*Input records*.

========

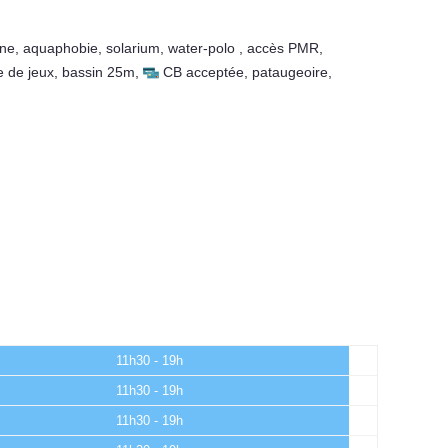
ine
,
aquaphobie
,
solarium
,
water-polo
,
accès PMR
,
e de jeux
,
bassin 25m
,
CB acceptée
,
pataugeoire
,
11h30 - 19h
11h30 - 19h
11h30 - 19h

========

Return every line of text from the data above word for word and in the same order, leaving out the pictures.

*Output for this exercise*.
ine
,
aquaphobie
,
solarium
,
water-polo
,
accès PMR
,
e de jeux
,
bassin 25m
,
CB acceptée
,
pataugeoire
,
11h30 - 19h
11h30 - 19h
11h30 - 19h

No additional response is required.